Data supplied:
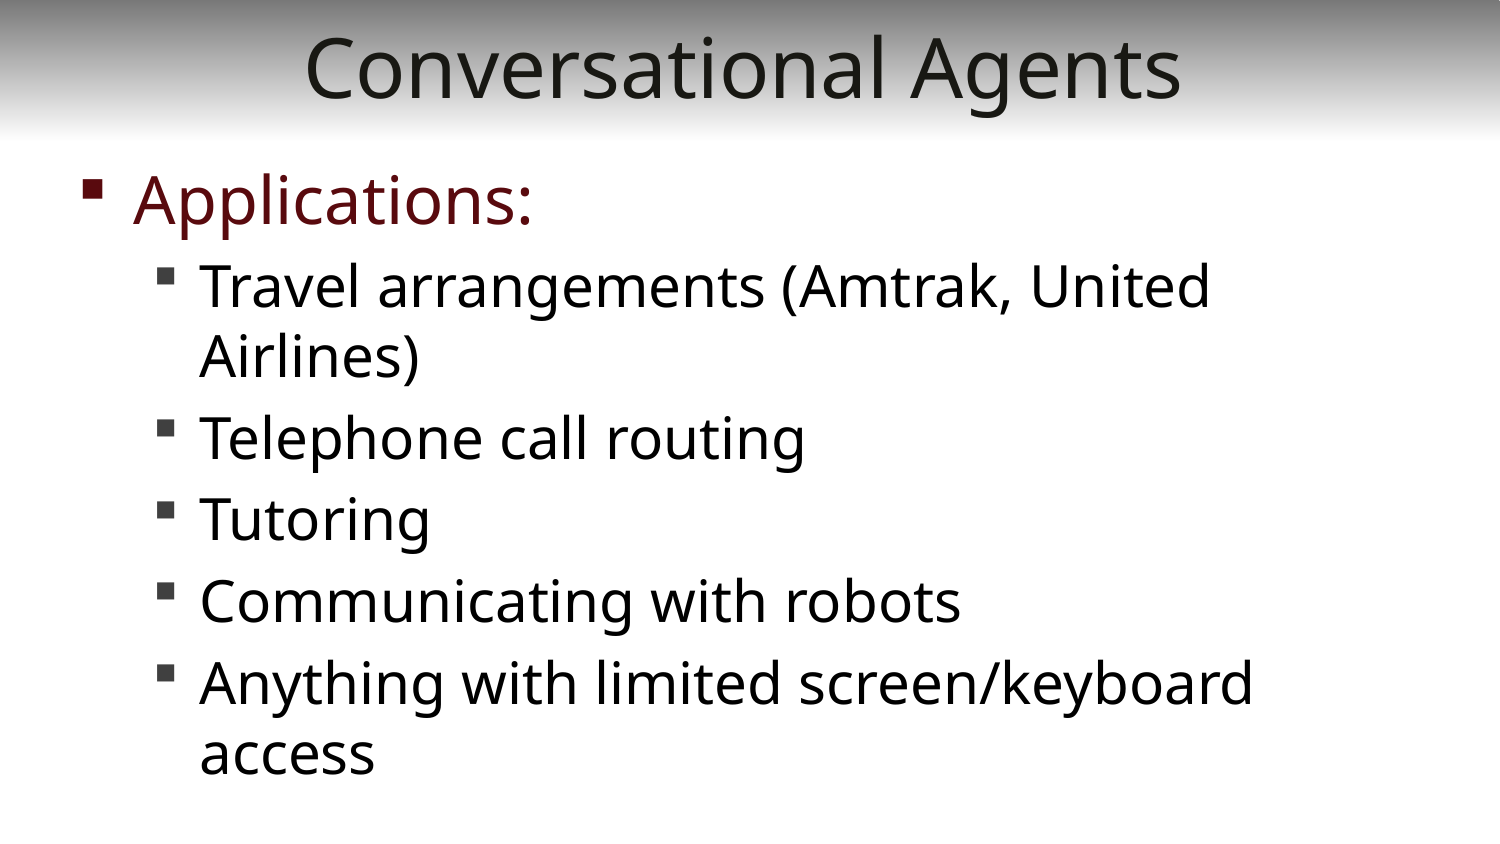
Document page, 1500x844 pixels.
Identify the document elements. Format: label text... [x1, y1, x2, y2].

list Applications: Travel arrangements (Amtrak, United Airlines) Telephone call routing Tutoring Communicating with robots Anything with limited screen/keyboard access [62, 150, 1413, 797]
title Conversational Agents [12, 0, 1475, 132]
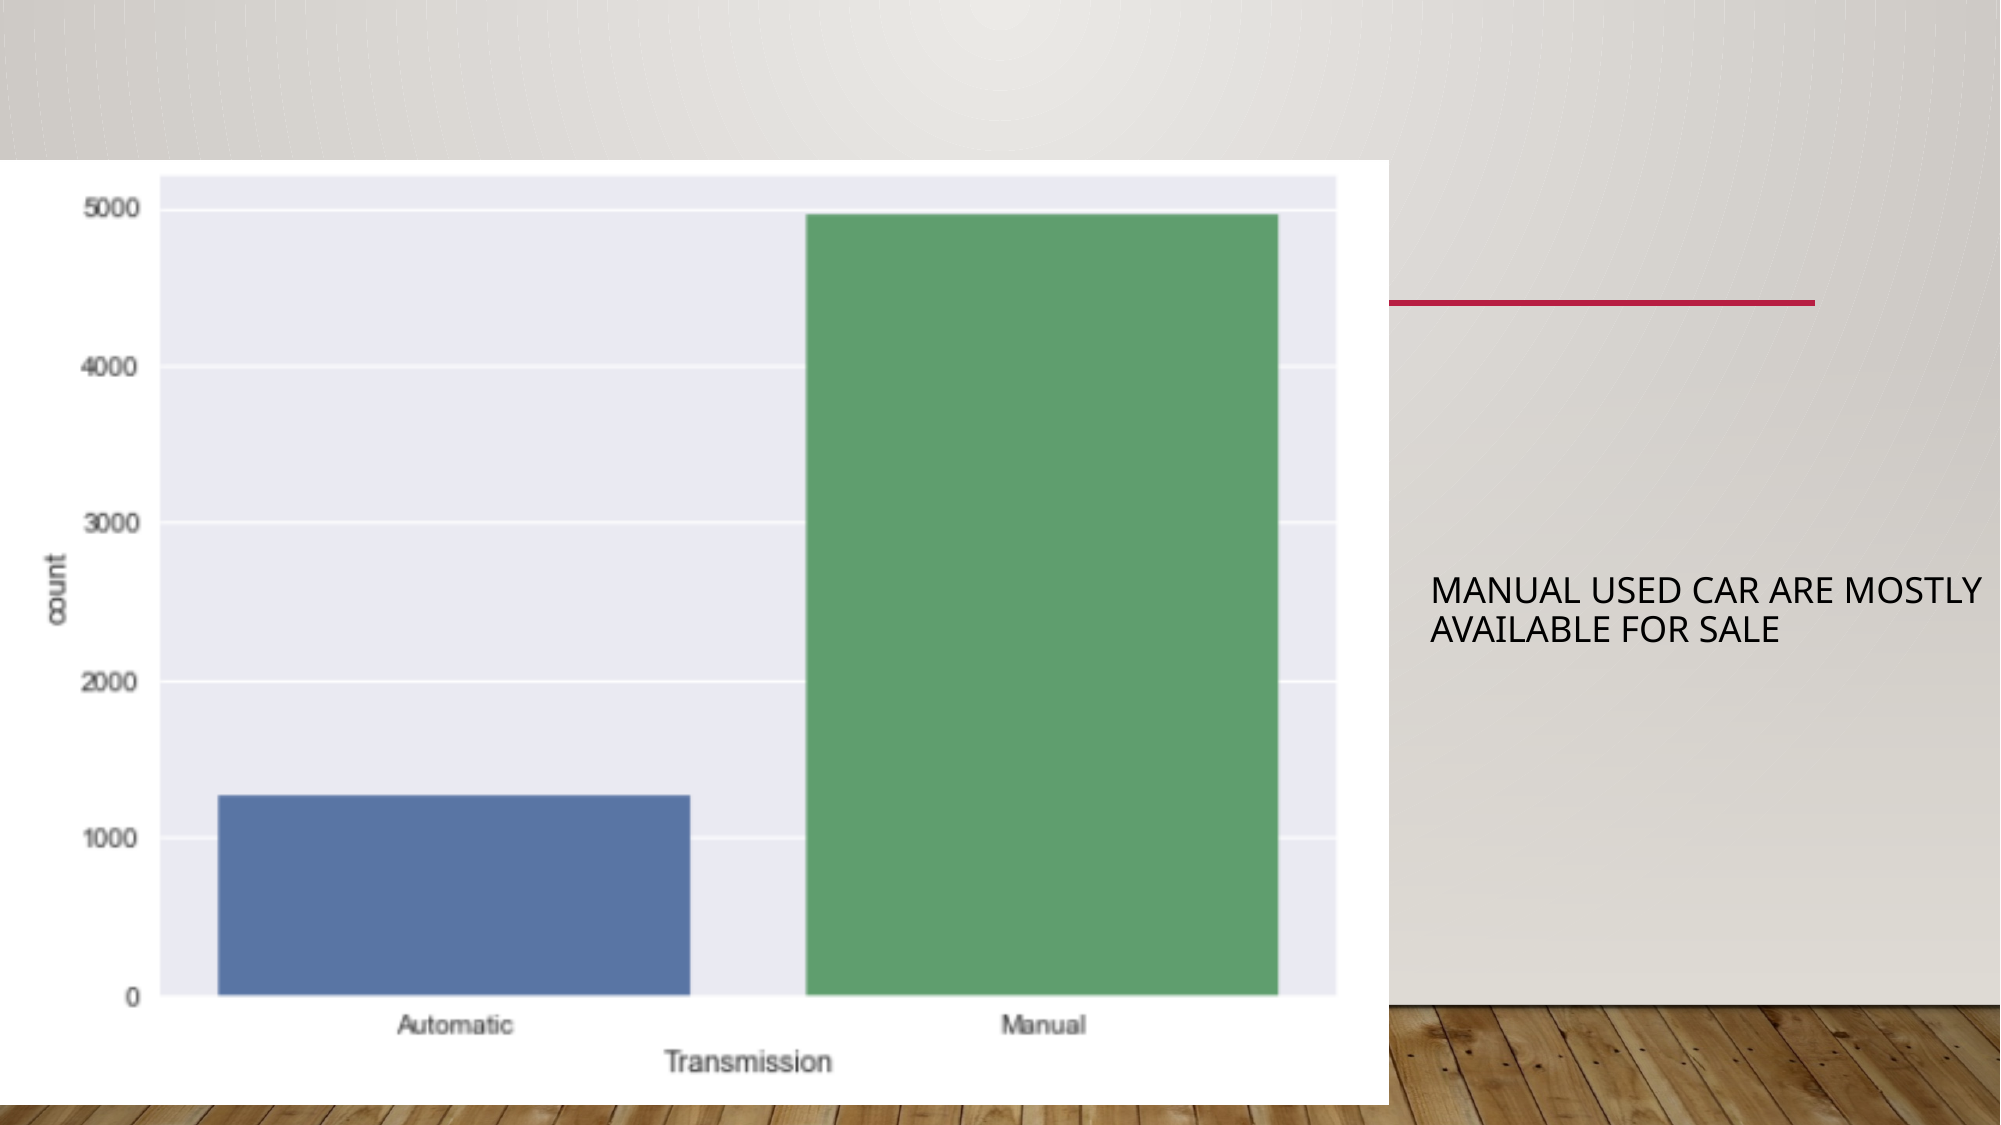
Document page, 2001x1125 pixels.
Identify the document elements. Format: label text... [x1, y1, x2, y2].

picture [0, 1005, 2000, 1125]
title Manual Used Car are mostly available for sale [1415, 564, 2000, 661]
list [0, 160, 1389, 1105]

Requirement:
Copy exactly the lines running from the beginning of the listing through the line that has "Document page, 2001x1125 pixels.". Drop the pictures.

Output for this exercise:
Document page, 1500x844 pixels.
Identify the document elements. Format: label text... [x1, y1, x2, y2].

list Applications: Travel arrangements (Amtrak, United Airlines) Telephone call routing Tutoring Communicating with robots Anything with limited screen/keyboard access [62, 150, 1413, 797]
title Conversational Agents [12, 0, 1475, 132]
Document page, 2001x1125 pixels.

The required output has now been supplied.